Alcohol increases the risk of several types of cancer. This may be because alcohol disturbs certain essential metabolic processes. But vitamin B6 and folic acid appear to repair the damage caused by alcohol, thereby restoring those processes.

If you allow yourself 1-2 glasses of red wine a day, you probably prolong life and help yourself against arteriosclerosis. It is a known matter. At the same time, however, it increases the risk of breast cancer and colon cancer. It is also a known matter. Less well-known is that this disadvantage apparently can be eliminated with the B vitamins folic acid and vitamin B6. When alcohol is a cancer risk, it may be because alcohol interferes with the processes that the two vitamins are involved in.

About two years ago, it was discovered that alcohol does not appear to increase the risk of breast cancer in women who get enough folic acid. In 2004, something similar was found for colon cancer in a follow-up of about 500,000 men and women in several countries. In this study, the risk was increased by 30% if more than two alcoholic beverages were consumed daily, but it was not increased in those who got the most folic acid. The same result was found in a Swedish study of ovarian cancer.

Now a new Swedish study shows that the same applies to vitamin B6, also called pyridoxine. 61,433 women whose diets were examined in the years 1987-90 and again in 1997 were followed for an average of 14.8 years. During that period, 805 of the women developed colon cancer. The fifth of participants who got the most vitamin B6 had a one-third lower risk of colon cancer.

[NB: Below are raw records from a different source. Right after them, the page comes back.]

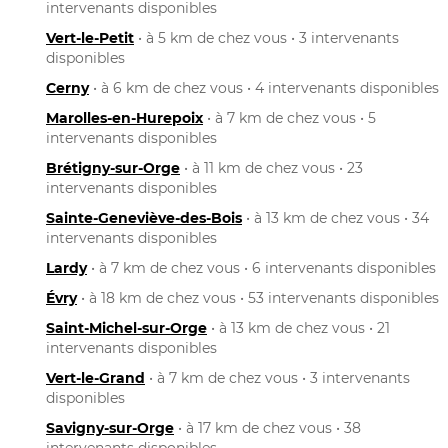
intervenants disponibles
Vert-le-Petit
• à 5 km de chez vous • 3 intervenants
disponibles
Cerny
• à 6 km de chez vous • 4 intervenants disponibles
Marolles-en-Hurepoix
• à 7 km de chez vous • 5
intervenants disponibles
Brétigny-sur-Orge
• à 11 km de chez vous • 23
intervenants disponibles
Sainte-Geneviève-des-Bois
• à 13 km de chez vous • 34
intervenants disponibles
Lardy
• à 7 km de chez vous • 6 intervenants disponibles
Évry
• à 18 km de chez vous • 53 intervenants disponibles
Saint-Michel-sur-Orge
• à 13 km de chez vous • 21
intervenants disponibles
Vert-le-Grand
• à 7 km de chez vous • 3 intervenants
disponibles
Savigny-sur-Orge
• à 17 km de chez vous • 38
intervenants disponibles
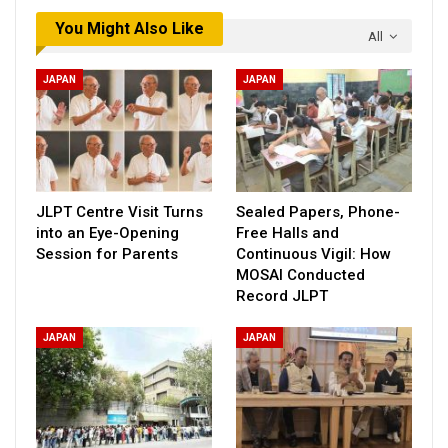
You Might Also Like
All
JAPAN
JAPAN
JLPT Centre Visit Turns
Sealed Papers, Phone-
into an Eye-Opening
Free Halls and
Session for Parents
Continuous Vigil: How
MOSAI Conducted
Record JLPT
JAPAN
JAPAN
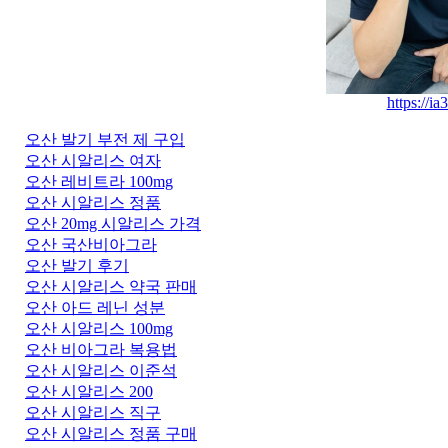
https://ia
오산 발기 부전 제 구입
오산 시알리스 여자
오산 레비트라 100mg
오산 시알리스 정품
오산 20mg 시알리스 가격
오산 국산비아그라
오산 발기 후기
오산 시알리스 약국 판매
오산 아드 레닌 성분
오산 시알리스 100mg
오산 비아그라 복용법
오산 시알리스 이준석
오산 시알리스 200
오산 시알리스 직구
오산 시알리스 정품 구매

However, the protective effect of the vitamin was particularly strong in women who regularly consumed alcohol. If you had at least two alcoholic beverages a week and belonged in the fifth with the highest intake of B6 in your diet, you could enjoy a risk of colon cancer that was only a little over a quarter (28%) as high as if you had been in the fifth of participants with the lowest intake.

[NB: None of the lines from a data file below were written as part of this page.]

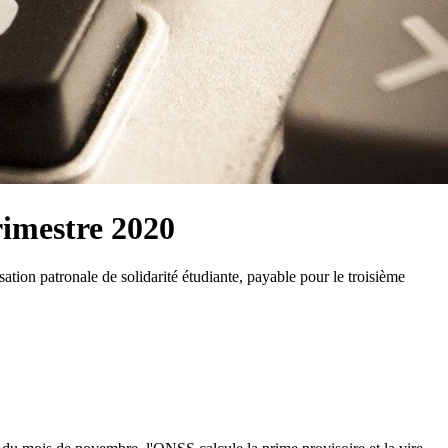
rimestre 2020
ation patronale de solidarité étudiante, payable pour le troisième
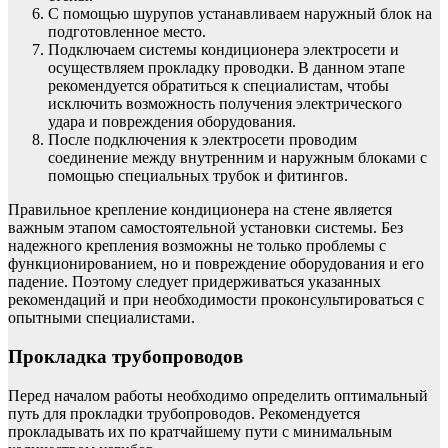
С помощью шурупов устанавливаем наружный блок на
подготовленное место.
Подключаем системы кондиционера электросети и
осуществляем прокладку проводки. В данном этапе
рекомендуется обратиться к специалистам, чтобы
исключить возможность получения электрического
удара и повреждения оборудования.
После подключения к электросети проводим
соединение между внутренним и наружным блоками с
помощью специальных трубок и фитингов.
Правильное крепление кондиционера на стене является
важным этапом самостоятельной установки системы. Без
надежного крепления возможны не только проблемы с
функционированием, но и повреждение оборудования и его
падение. Поэтому следует придерживаться указанных
рекомендаций и при необходимости проконсультироваться с
опытными специалистами.
Прокладка трубопроводов
Перед началом работы необходимо определить оптимальный
путь для прокладки трубопроводов. Рекомендуется
прокладывать их по кратчайшему пути с минимальным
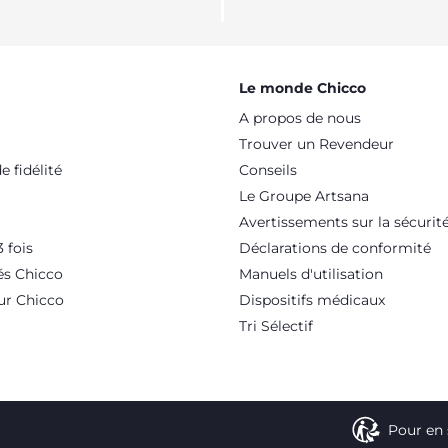
Le monde Chicco
A propos de nous
Trouver un Revendeur
 fidélité
Conseils
Le Groupe Artsana
Avertissements sur la sécurit
 fois
Déclarations de conformité
és Chicco
Manuels d'utilisation
ur Chicco
Dispositifs médicaux
Tri Sélectif
Pour en 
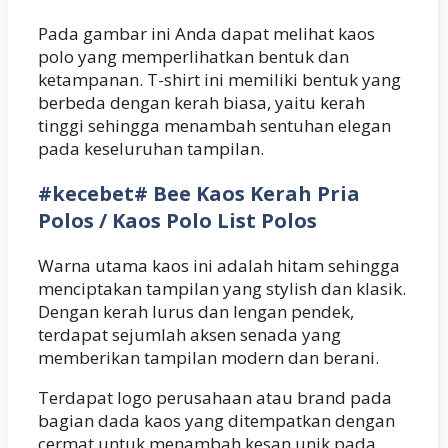
Pada gambar ini Anda dapat melihat kaos
polo yang memperlihatkan bentuk dan
ketampanan. T-shirt ini memiliki bentuk yang
berbeda dengan kerah biasa, yaitu kerah
tinggi sehingga menambah sentuhan elegan
pada keseluruhan tampilan.
#kecebet# Bee Kaos Kerah Pria
Polos / Kaos Polo List Polos
Warna utama kaos ini adalah hitam sehingga
menciptakan tampilan yang stylish dan klasik.
Dengan kerah lurus dan lengan pendek,
terdapat sejumlah aksen senada yang
memberikan tampilan modern dan berani.
Terdapat logo perusahaan atau brand pada
bagian dada kaos yang ditempatkan dengan
cermat untuk menambah kesan unik pada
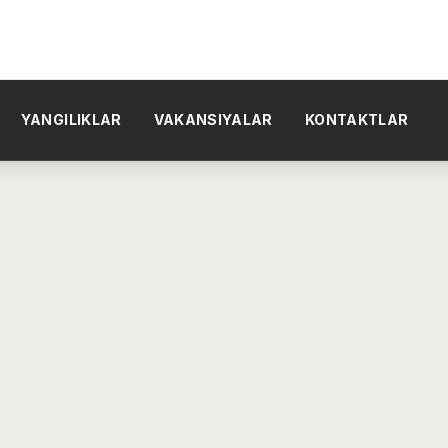
YANGILIKLAR
VAKANSIYALAR
KONTAKTLAR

Vitamin B6, like folic acid and vitamin B12, plays a role in the so-called 1-carbon metabolism. This means that, among other things, it has the task of forming chemical groups (methyl groups) that contain only one carbon atom and are used in the construction of enzymes, the cells’ genetic material (DNA), etc.

These vitamins supply small parts for the organism’s various construction tasks. Alcohol disrupts this supply, which may be the explanation for why alcohol increases the risk of cancer – or part of the explanation. On the other hand, it seems that enhancing the 1-carbon metabolism with folic acid and vitamin B6 repairs the damage.

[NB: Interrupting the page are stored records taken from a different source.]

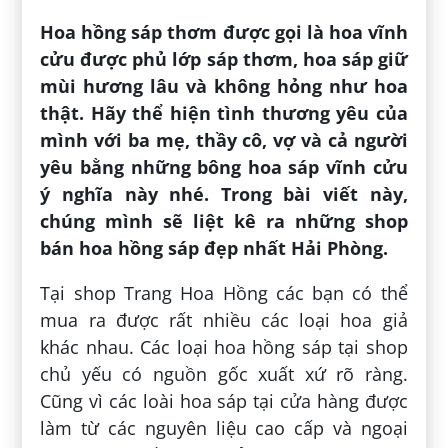
Hoa hồng sáp thơm được gọi là hoa vĩnh
cửu được phủ lớp sáp thơm, hoa sáp giữ
mùi hương lâu và không hỏng như hoa
thật. Hãy thể hiện tình thương yêu của
mình với ba mẹ, thầy cô, vợ và cả người
yêu bằng những bông hoa sáp vĩnh cửu
ý nghĩa này nhé. Trong bài viết này,
chúng mình sẽ liệt kê ra những shop
bán hoa hồng sáp đẹp nhất Hải Phòng.
Tại shop Trang Hoa Hồng các bạn có thể
mua ra được rất nhiều các loại hoa giả
khác nhau. Các loại hoa hồng sáp tại shop
chủ yếu có nguồn gốc xuất xứ rõ ràng.
Cũng vì các loài hoa sáp tại cửa hàng được
làm từ các nguyên liệu cao cấp và ngoại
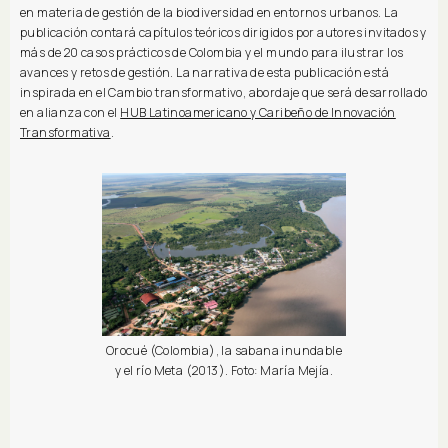
en materia de gestión de la biodiversidad en entornos urbanos. La
publicación contará capítulos teóricos dirigidos por autores invitados y
más de 20 casos prácticos de Colombia y el mundo para ilustrar los
avances y retos de gestión. La narrativa de esta publicación está
inspirada en el Cambio transformativo, abordaje que será desarrollado
en alianza con el
HUB Latinoamericano y Caribeño de Innovación
Transformativa
.
Orocué (Colombia), la sabana inundable
y el río Meta (2013). Foto: María Mejía.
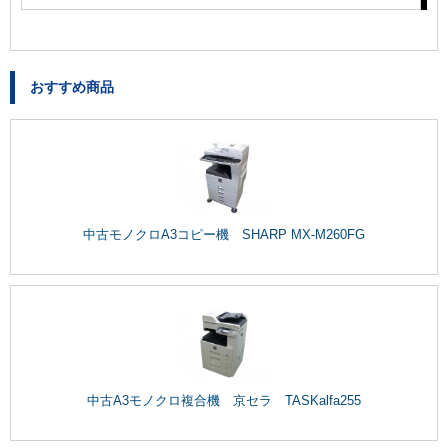
おすすめ商品
中古モノクロA3コピー機 SHARP MX-M260FG
中古A3モノクロ複合機 京セラ TASKalfa255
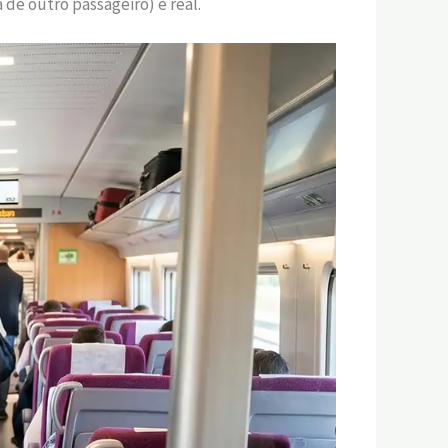
 de outro passageiro) é real.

Good sources of vitamin B6 are meat, liver, kidney, yeast, whole grains (i.e. not wholemeal bread), nuts and green vegetables. Whole grains used to be a crucial source of vitamin B6, but the dehulling of all grains has meant that humans generally have significantly less vitamin B6 in their blood than, for example, livestock. It is difficult to get the recommended daily 1.7 mg in the diet.

Folic acid is found mainly in liver, green vegetables and yeast. In practice, the most important source is green vegetables. Few people get enough of them. Six a day is the rule.

The authors of the current study, conducted at Karolinska Hospital in Stockholm, understandably conclude that their findings may be significant for the prevention of colon cancer, both because many people use alcohol and because the population’s B6 status can be easily improved by, among other things, dietary changes and vitamin supplements.

By: Vitality Council

References:
1. Larsson SC, Giovannucci E, Wolk A. Vitamin B6 intake, alcohol consumption, and colorectal cancer: a longitudinal population-based cohort of women. Gastroenterology. 2005 Jun;128(7):1830-7.
2. Eunyoung Cho et al. Alcohol intake and colorectal cancer: A pooled analysis of 8 cohort studies. Annals of Internal Medicine 2004;140:603-13.